[What you have to do]
Filter the data for lines with the word "Baikal", then copy every line so identified.

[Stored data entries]
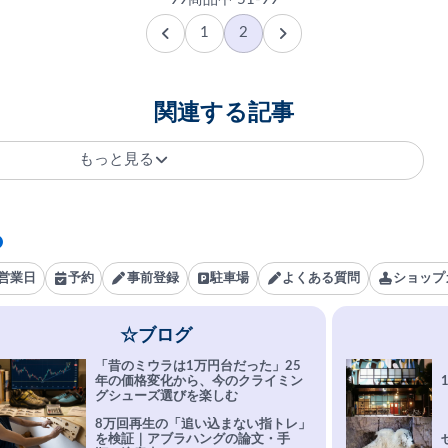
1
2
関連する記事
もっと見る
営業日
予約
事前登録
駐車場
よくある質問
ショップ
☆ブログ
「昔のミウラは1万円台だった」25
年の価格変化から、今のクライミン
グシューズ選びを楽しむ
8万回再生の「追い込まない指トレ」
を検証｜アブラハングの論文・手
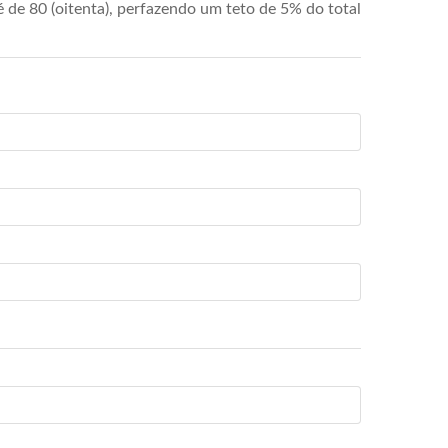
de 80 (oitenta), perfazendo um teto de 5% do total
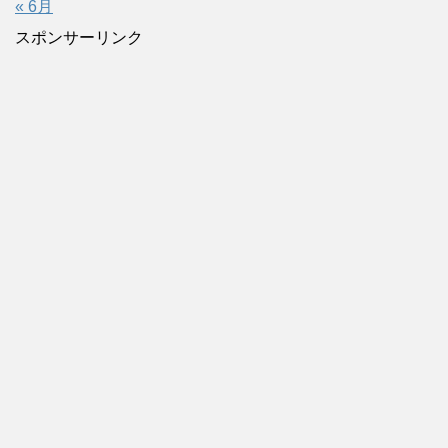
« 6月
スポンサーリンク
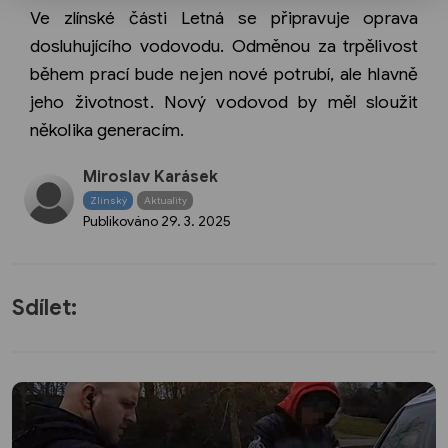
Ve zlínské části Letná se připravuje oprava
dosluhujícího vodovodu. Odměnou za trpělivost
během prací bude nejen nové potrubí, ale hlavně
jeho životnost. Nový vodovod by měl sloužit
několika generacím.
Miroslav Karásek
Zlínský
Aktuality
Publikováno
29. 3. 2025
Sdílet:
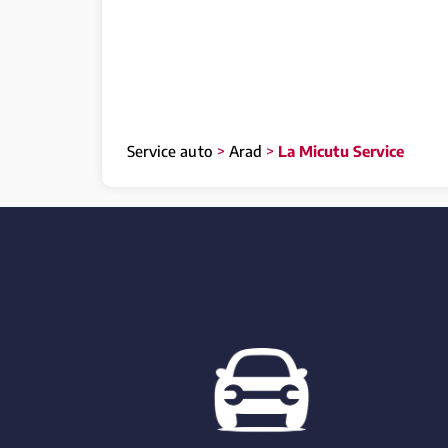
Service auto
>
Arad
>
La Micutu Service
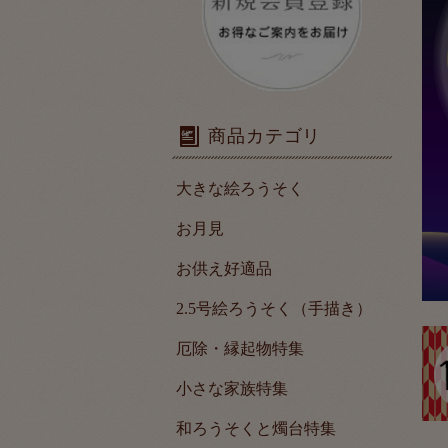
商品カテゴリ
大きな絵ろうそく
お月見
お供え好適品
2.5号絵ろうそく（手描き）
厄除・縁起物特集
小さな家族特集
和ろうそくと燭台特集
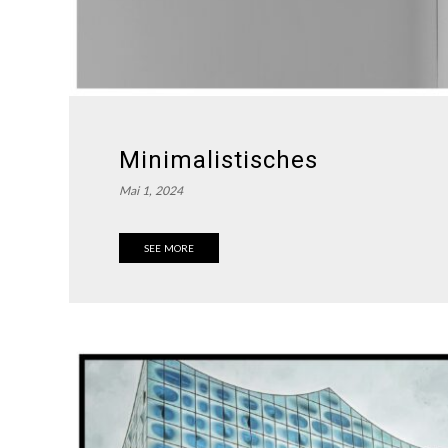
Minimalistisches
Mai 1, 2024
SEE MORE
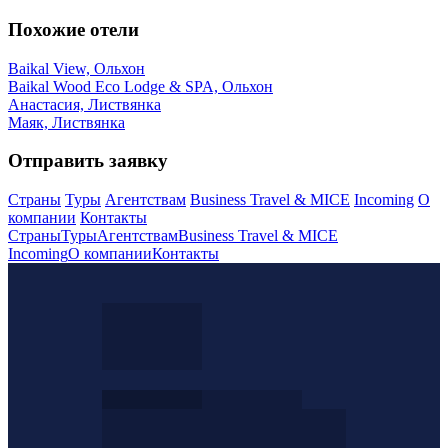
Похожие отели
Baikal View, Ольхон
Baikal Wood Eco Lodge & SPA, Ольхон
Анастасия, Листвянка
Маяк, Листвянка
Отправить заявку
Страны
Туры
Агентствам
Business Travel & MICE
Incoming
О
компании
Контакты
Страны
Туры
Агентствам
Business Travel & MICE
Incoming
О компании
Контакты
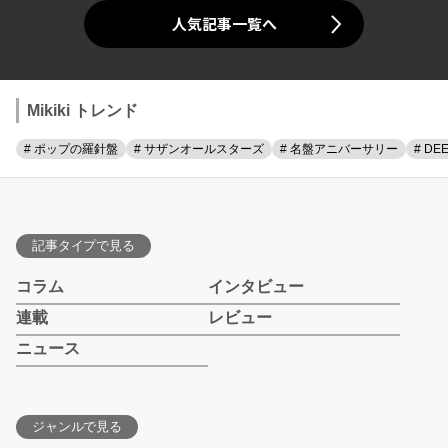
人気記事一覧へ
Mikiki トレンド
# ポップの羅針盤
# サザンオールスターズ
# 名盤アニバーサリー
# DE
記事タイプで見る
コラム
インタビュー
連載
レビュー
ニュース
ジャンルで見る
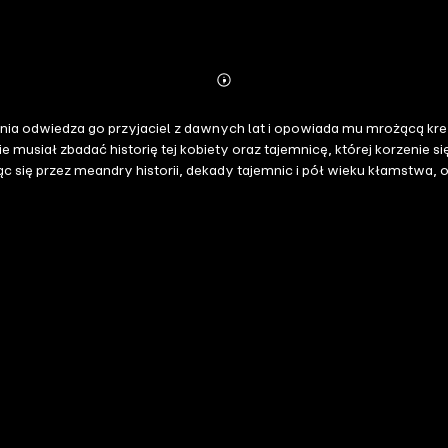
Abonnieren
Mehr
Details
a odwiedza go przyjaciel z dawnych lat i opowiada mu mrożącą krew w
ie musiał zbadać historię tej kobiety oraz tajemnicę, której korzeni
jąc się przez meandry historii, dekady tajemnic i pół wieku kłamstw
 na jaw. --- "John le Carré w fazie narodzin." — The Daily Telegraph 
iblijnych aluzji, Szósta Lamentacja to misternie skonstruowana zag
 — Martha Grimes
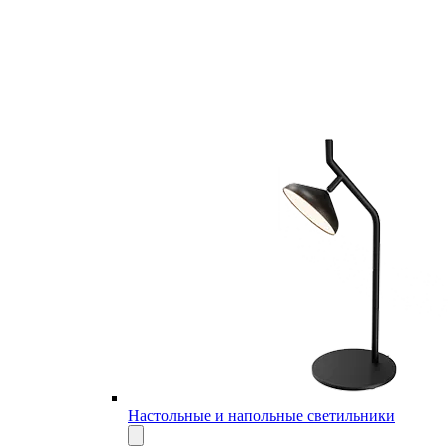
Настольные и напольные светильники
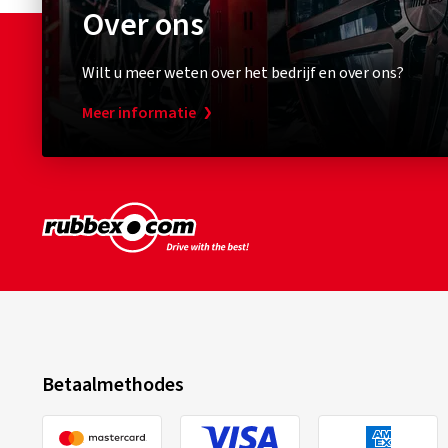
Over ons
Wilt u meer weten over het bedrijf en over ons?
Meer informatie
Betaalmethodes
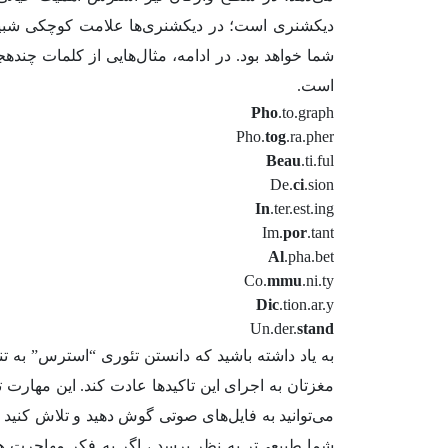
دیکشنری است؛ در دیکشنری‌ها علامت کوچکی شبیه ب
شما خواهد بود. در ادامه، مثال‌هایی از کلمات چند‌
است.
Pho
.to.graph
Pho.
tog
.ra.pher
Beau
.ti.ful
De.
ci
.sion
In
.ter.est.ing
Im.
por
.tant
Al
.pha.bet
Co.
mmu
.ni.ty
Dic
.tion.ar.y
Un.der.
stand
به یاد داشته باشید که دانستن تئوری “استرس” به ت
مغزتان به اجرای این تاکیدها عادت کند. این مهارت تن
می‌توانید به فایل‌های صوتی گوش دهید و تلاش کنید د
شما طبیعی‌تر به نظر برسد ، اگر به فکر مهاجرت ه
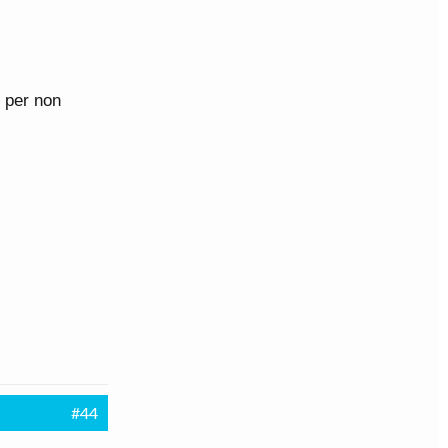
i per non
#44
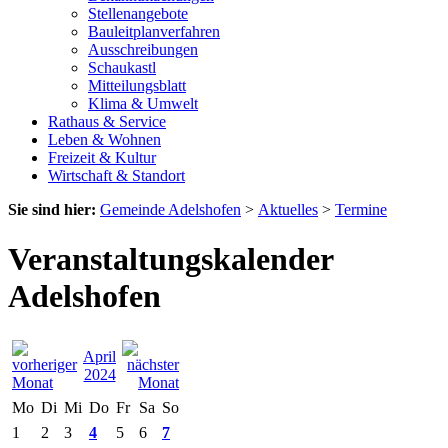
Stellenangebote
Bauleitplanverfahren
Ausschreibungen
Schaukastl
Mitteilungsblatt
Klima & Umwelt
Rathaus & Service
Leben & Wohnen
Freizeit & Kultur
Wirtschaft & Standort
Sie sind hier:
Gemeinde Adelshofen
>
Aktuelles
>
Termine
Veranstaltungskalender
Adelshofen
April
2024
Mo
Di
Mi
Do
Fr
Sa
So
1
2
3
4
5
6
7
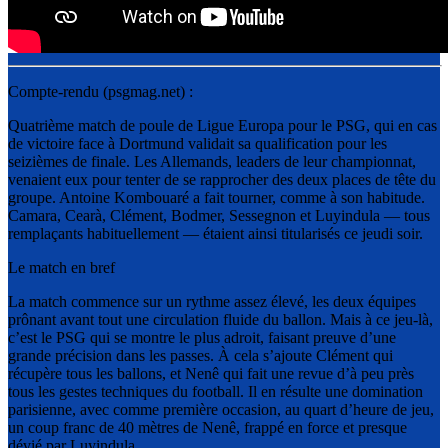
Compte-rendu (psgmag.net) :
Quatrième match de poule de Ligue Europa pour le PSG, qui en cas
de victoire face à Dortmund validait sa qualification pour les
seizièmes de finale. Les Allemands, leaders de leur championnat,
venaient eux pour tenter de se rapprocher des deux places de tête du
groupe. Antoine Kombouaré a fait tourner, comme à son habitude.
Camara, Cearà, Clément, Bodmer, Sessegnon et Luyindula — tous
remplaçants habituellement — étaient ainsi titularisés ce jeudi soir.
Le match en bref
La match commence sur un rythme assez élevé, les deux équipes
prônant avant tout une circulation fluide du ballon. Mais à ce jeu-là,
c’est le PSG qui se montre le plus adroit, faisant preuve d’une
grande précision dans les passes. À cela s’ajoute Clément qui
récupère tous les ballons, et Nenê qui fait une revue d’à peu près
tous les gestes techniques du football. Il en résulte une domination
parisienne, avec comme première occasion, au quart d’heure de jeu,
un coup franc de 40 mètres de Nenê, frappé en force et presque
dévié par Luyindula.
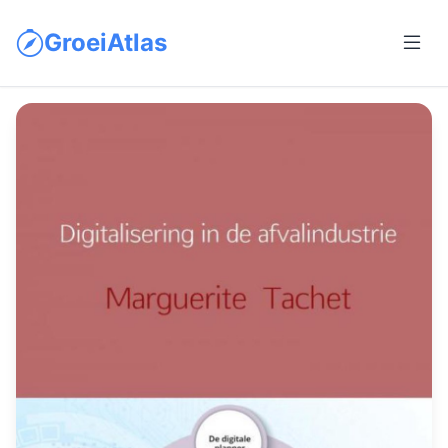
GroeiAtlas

[Written answer]
Baikal View, Ольхон
Baikal Wood Eco Lodge & SPA, Ольхон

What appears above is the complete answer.